## Aim of the exercise
Rewrite the part of the reflection on the Imagist poets from "Readings: Jeremiah 20: 10-13" up to and including "to create images.", replacing "crisp" with "sharp".

## Text for analysis
_ _ _ _ _

A Reflection for the Twelfth Sunday in Ordinary Time

Readings: Jeremiah 20: 10-13 Romans 5: 12-15 Matthew 10: 26-33

Today, we call them the “Imagist” poets: Ezra Pound, Ford Madox Ford, William Carlos Williams. They sought to leave behind highly structured, rhyming and rhetorical poetry in favor of direct description. A poet should write as we speak, using clear, crisp words to create images.

Notice how few lines Hilda Doolittle, the poet and novelist known as H.D., uses to summon up sand at the shore in her poem “Hermes of the Ways”:

The hard sand breaks,
And the grains of it
Are clear as wine.
Far off over the leagues of it,
The wind,
Playing on the wide shore,
Piles little ridges,
And the great waves
Break over it.

The First World War swept away an unimaginable number of human lives along with an incalculable potential. H.D.’s poetry had only just begun to find a welcome in journals when

on Tuesday, August 4, 1914, H.D. left the British Museum to join the expectant crowd gathered in front of Buckingham Palace. “We want war!” shouted a member of the mob; another yelled back, “We don’t.” At ten past eleven King George V appeared on the balcony, steeled to offer reassurance to his subjects. A few minutes earlier, following a Privy Council meeting at the palace, Churchill had telegrammed the fleet with an order to commence hostilities.

_ _ _ _ _

[Records taken from a dataset]
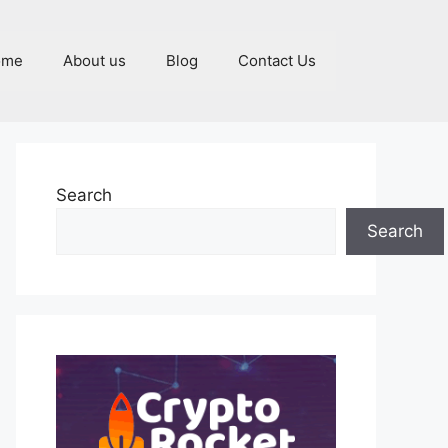
ome
About us
Blog
Contact Us
Search
Search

_ _ _ _ _

## Written response
Readings: Jeremiah 20: 10-13 Romans 5: 12-15 Matthew 10: 26-33

Today, we call them the “Imagist” poets: Ezra Pound, Ford Madox Ford, William Carlos Williams. They sought to leave behind highly structured, rhyming and rhetorical poetry in favor of direct description. A poet should write as we speak, using clear, sharp words to create images.